__EXCERPT TO READ__:
○ ○ ○ ○ ○

# Chinese food



## Celticryan (Sep 12, 2010)

I'm on a bulk diet At the mo, that's my goal, tonight is cheat meal night, I'm planning on getting a ****** , what is the BEST food for bulking to chose from if any lol. I was thinking chicken curry and boiled rice? I'm quite fussy also.


----------



## MarkFranco (Aug 26, 2010)

Just go to an all you can eat and eat everything atleast twice


----------



## YetiMan1436114545 (Dec 7, 2007)

**** me that's all you eat on a bulk from the ******?


----------



## MarkFranco (Aug 26, 2010)

YetiMan said:


> **** me that's all you eat on a bulk from the ******?


That would be a diet for me

I usually go through 10 bits of prawn toast and I imagine there is roughly 3000+ calories eaten when i go to an all you can eat... Then theres the ice cream :thumb:

And sometimes a few beers on top of that


----------



## nobbysnuts123 (Sep 23, 2010)

I thought bulking was supposed to be fun, I don't worry about anything i eat when i'm bulking :S


----------



## adlewar (Oct 14, 2008)

starter i have...a no1, 22, 26 and a few 30's

main course...a no 44, 47, 68, 71 and 73......not 72 its horrible.

pudding usually just a 110

:thumb:


----------



## ostrain (Sep 8, 2009)

adlewar said:


> starter i have...a no1, 22, 26 and a few 30's
> 
> main course...a no 44, 47, 68, 71 and 73......not 72 its horrible.
> 
> ...


:lol:I have the same, except i dont like 110 so i have a 112 for pudding..


----------



## Will101 (Apr 14, 2009)

MarkFranco said:


> Just go to an all you can eat and eat everything atleast twice


Sound advice :thumb:


----------



## Milky (Nov 30, 2008)

I must be on a Fu""ing filthy bulk because l eat more sh!t than that a day !


----------



## adlewar (Oct 14, 2008)

ostrain said:


> :lol:I have the same, except i dont like 110 so i have a 112 for pudding..


112 too sweet for me:lol:


----------



## Will101 (Apr 14, 2009)

gemilky69 said:


> I must be on a Fu""ing filthy bulk because l eat more sh!t than that a day !


Me too. Best value bulking food is pizza hut £4.99 all you can eat lunch menu imo


----------



## Cliff (May 2, 2010)

ostrain said:


> :lol:I have the same, except i dont like 110 so i have a 112 for pudding..

○ ○ ○ ○ ○

__TASK 1__: Transcribe the Chinese food thread from "I'm on a bulk" to "quite fussy also.".
__TASK 2__: Go on with the Chinese food thread from the point where it stops.

__PROVIDED RECORDS__:

○ ○ ○ ○ ○

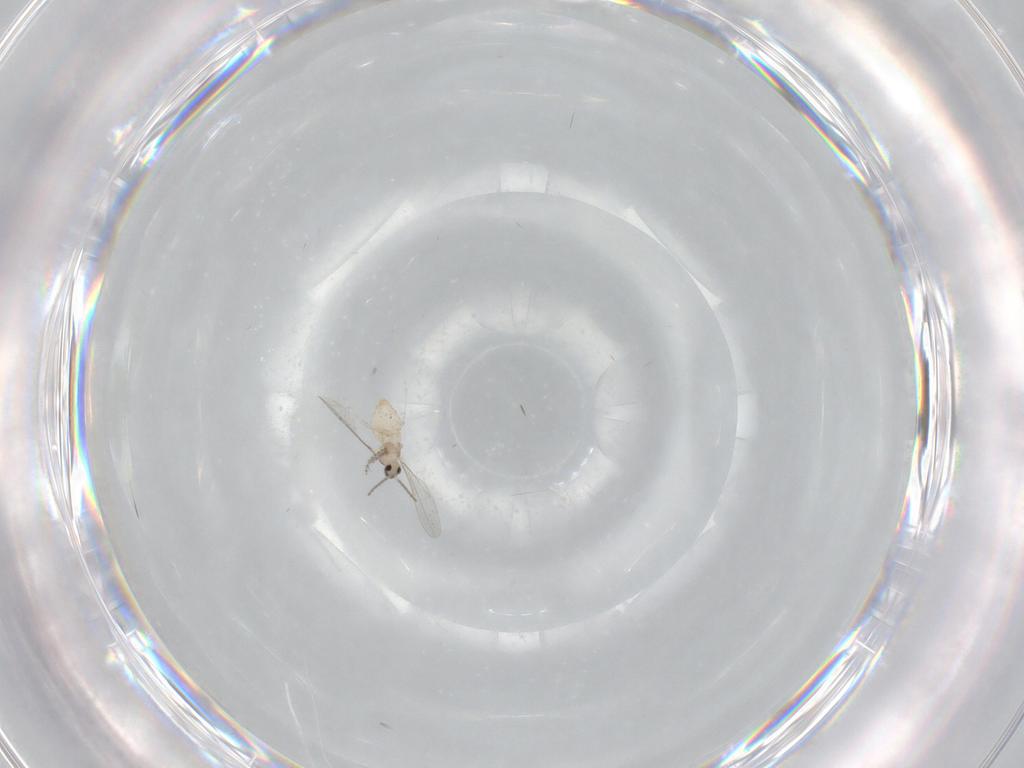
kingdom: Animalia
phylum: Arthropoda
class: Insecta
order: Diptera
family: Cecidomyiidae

○ ○ ○ ○ ○

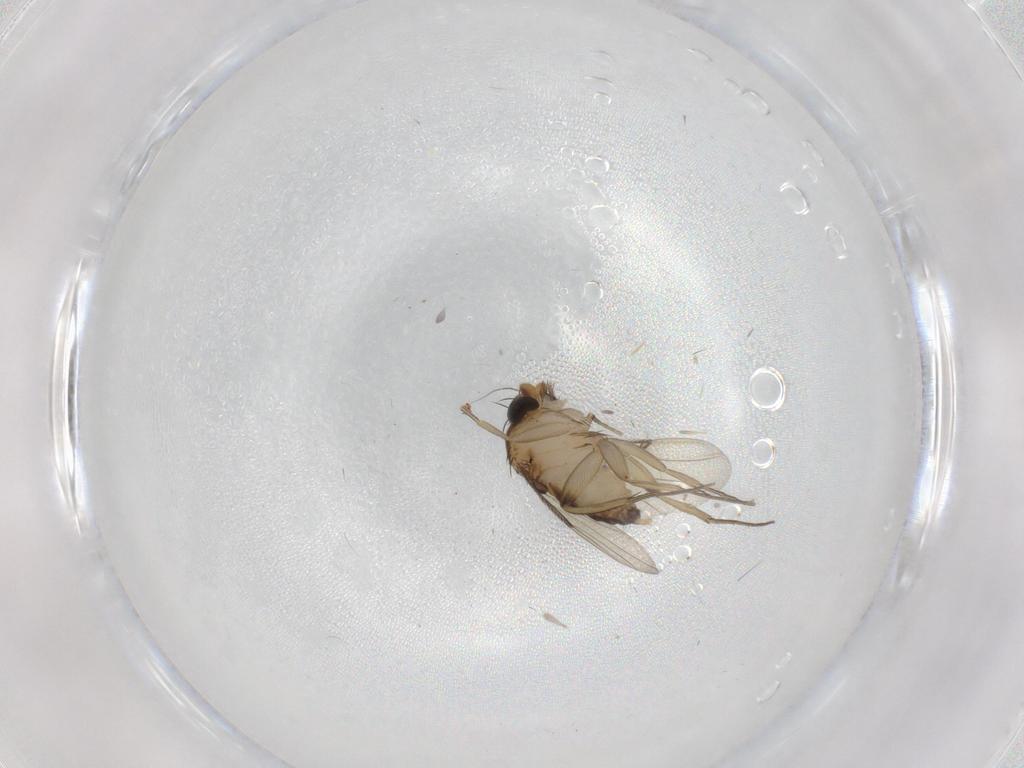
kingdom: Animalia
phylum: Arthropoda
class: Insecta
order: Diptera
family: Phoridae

○ ○ ○ ○ ○

__EXPECTED OUTPUT 1__:
I'm on a bulk diet At the mo, that's my goal, tonight is cheat meal night, I'm planning on getting a ****** , what is the BEST food for bulking to chose from if any lol. I was thinking chicken curry and boiled rice? I'm quite fussy also.

__EXPECTED OUTPUT 2__:
Really??? 112?? Sweet and sour cat balls? :thumb:

I prefer the dog balls myself. :rockon:


----------



## Conscript (Sep 5, 2010)

Crispy shredded chilli beef, BBQ ribs, chicken balls with CURRY Sauce + ****** chips!!! 

Free prawn crackers thrown in or I'll put your windows through next time I'm p1ssed! :lol:

*EDIT* old thread but hey its a good choice


----------



## Lois_Lane (Jul 21, 2009)

If its a "Cheat" ie eating crap then eat whatever crap you want.

Now if you like chinese food that is not filled with crap learn to cook or get a wife like mine then you can have whatever you like....it was a chinese earlier now she is making me an indian curry.


----------



## Leiela (Feb 14, 2010)

Lois_Lane said:


> If its a "Cheat" ie eating crap then eat whatever crap you want.
> 
> Now if you like chinese food that is not filled with crap learn to cook or get a wife like mine then you can have whatever you like....it was a chinese earlier now she is making me an indian curry.


Or ... you could learn to cook yourself 

I didn't fancy getting a wife so thats what i did, wives are far too much like effort.


----------



## WhatTheSupp (Dec 27, 2009)

all you can eat is the way forward


----------



## Rotsocks (Jan 1, 2010)

Just had Special Foo Yung and Special Fried Rice.

Just enough room left for a bit of Ice cream.


----------



## WhatTheSupp (Dec 27, 2009)

anyone else think its weird when you get jelly babies at the desert bit of an all you can eat?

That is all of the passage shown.